Dataset excerpt:

_ _ _

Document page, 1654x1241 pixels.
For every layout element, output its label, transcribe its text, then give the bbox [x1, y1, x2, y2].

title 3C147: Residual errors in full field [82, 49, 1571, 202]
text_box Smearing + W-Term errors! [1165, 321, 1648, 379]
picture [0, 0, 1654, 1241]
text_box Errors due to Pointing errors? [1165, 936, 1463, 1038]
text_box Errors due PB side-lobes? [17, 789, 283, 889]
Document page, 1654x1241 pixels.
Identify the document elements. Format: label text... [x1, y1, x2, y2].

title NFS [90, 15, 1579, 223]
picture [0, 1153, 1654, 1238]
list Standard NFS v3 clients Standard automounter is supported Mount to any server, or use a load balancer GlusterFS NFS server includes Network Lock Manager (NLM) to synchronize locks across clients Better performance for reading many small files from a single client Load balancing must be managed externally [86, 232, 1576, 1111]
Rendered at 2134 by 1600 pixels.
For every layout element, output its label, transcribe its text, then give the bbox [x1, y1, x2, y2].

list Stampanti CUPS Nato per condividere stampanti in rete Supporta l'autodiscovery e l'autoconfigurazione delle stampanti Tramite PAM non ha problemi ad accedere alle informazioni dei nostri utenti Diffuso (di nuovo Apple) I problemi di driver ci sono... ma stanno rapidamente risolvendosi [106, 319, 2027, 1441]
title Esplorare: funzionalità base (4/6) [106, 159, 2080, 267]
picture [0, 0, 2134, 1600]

_ _ _

Can you retype the records above from their start through the line containing "list Standard NFS", with both ends included?

Document page, 1654x1241 pixels.
For every layout element, output its label, transcribe its text, then give the bbox [x1, y1, x2, y2].

title 3C147: Residual errors in full field [82, 49, 1571, 202]
text_box Smearing + W-Term errors! [1165, 321, 1648, 379]
picture [0, 0, 1654, 1241]
text_box Errors due to Pointing errors? [1165, 936, 1463, 1038]
text_box Errors due PB side-lobes? [17, 789, 283, 889]
Document page, 1654x1241 pixels.
Identify the document elements. Format: label text... [x1, y1, x2, y2].

title NFS [90, 15, 1579, 223]
picture [0, 1153, 1654, 1238]
list Standard NFS v3 clients Standard automounter is supported Mount to any server, or use a load balancer GlusterFS NFS server includes Network Lock Manager (NLM) to synchronize locks across clients Better performance for reading many small files from a single client Load balancing must be managed externally [86, 232, 1576, 1111]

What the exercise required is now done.